Interestingly, it is the argument of possibly preventing severe hypoglycaemia that has persuaded healthcare organisations in Israel to reimburse CGM use. Children with type 1 diabetes who have experienced more than two severe hypoglycaemic episodes within 1 year are entitled to CGM compensation. In addition, real-time CGM is now covered by the majority of health plans in the USA, including the federal Medicare program. Reimbursement is generally available for type 1 patients with severe hypoglycaemia or those who are not meeting American Diabetes Association HbA1c targets. In the Netherlands and part of Italy, retrospective CGM is currently reimbursed. The Czech Republic covers up to four sensors per year for retrospective CGM and in Sweden, real-time CGM is reimbursed for patients using CSII and having two or more severe hypoglycaemic episodes per year, children who require at least ten plasma glucose tests per 24 h and patients with HbA1c >10% while receiving optimised insulin therapy. The reimbursement indication of hypoglycaemia illustrates that so far, coverage was based on feeling rather than the (scarce) evidence. This is not to say that CGM is not able to reduce severe hypoglycaemia, but we need randomised trials in patients at high risk for severe hypoglycaemia (i.e. those suffering from hypoglycaemia unawareness). From the results of the clinical trials to date, we can now argue that CGM offers a clear health benefit, expressed as HbA1c lowering, for type 1 diabetes patients with HbA1c values above 8%. The additional costs for sensors are US$4380 per person year compared with US$550–2740 when using SMBG [17]. Consequently, we need to calculate whether the long-term health benefits of CGM following from ascertained lowering of HbA1c outweigh the costs when compared with standard care with multiple daily injections and/or insulin pumps. A similar comparison was performed by Roze and colleagues indicating that the cost-effectiveness of CSII is acceptable [18]. A technical appraisal from the National Institute for Health and Clinical Excellence (England and Wales) seems timely.

Other patient groups

The application of CGM in patient groups other than those with type 1 diabetes is limited. No trials with adequate duration assessing HbA1c change have been performed for patients with type 2 diabetes [19]. One particular patient group that warrants special attention is pregnant women with diabetes. CGM has proven effective in improving glucose control at the end of pregnancy [20]. It resulted in fewer cases of macrosomia in the offspring, with an odds ratio of 0.36 (95% CI 0.13 to 0.98) [21]. As it concerns a limited time span, reimbursement of CGM in this group should impose no significant financial burden on the healthcare system.
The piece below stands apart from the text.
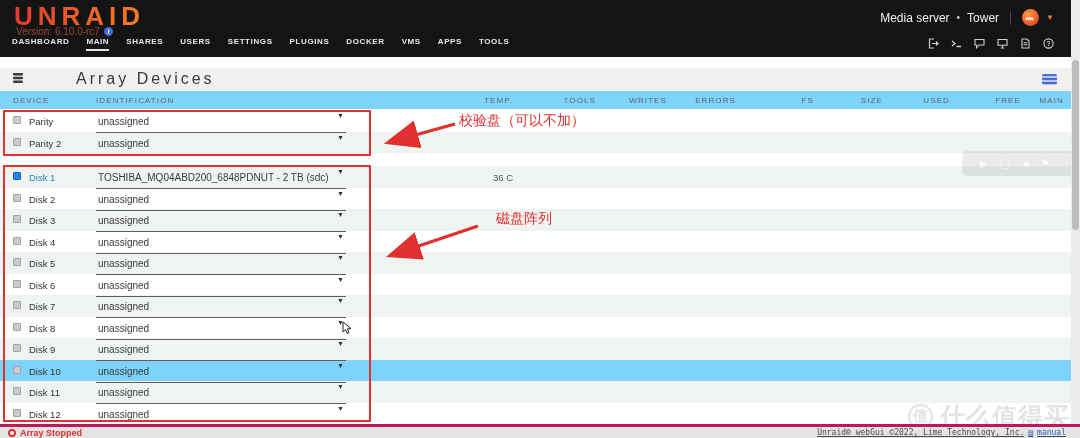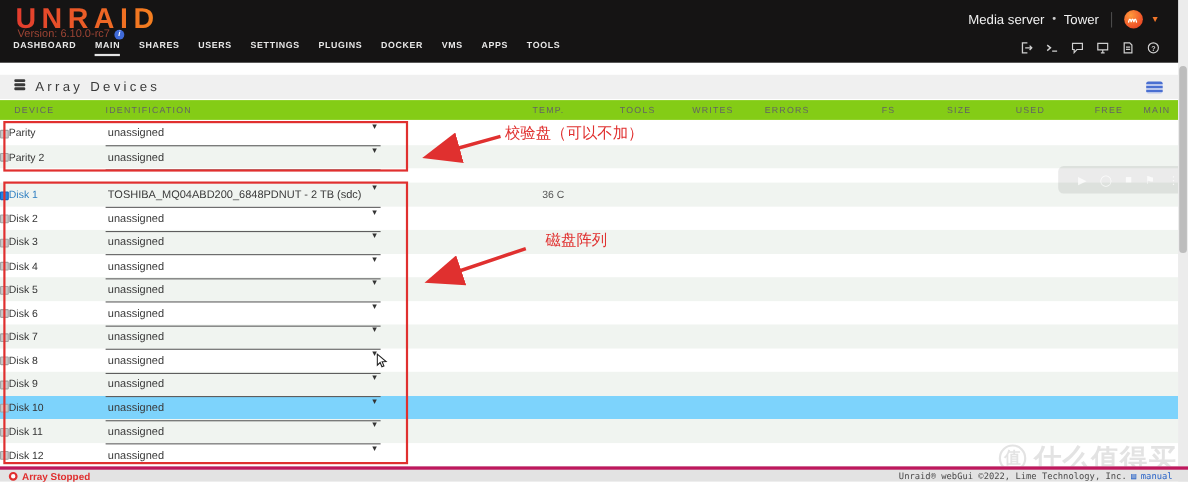"Array Devices" .array-title { font-size: 12px -> 16px; margin-left: none -> 44px }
Finally, the use of CGM for treating in-hospital hyperglycaemia could be valuable, and the first randomised studies are awaited. However, the advantage of CGM in this setting may be less evident, as frequent blood sampling is standard practice in the intensive care unit and CGM accuracy may suffer if the circulation is compromised [22].

Conclusion

CGM with or without CSII has been proven to lower HbA1c in adult patients with type 1 diabetes mellitus and HbA1c values above 8%, when compliant patients who tolerate the device are selected. However, CGM is not the final answer to severe hypoglycaemia. Awaiting a cost-effectiveness analysis, increasing reimbursement of CGM is expected.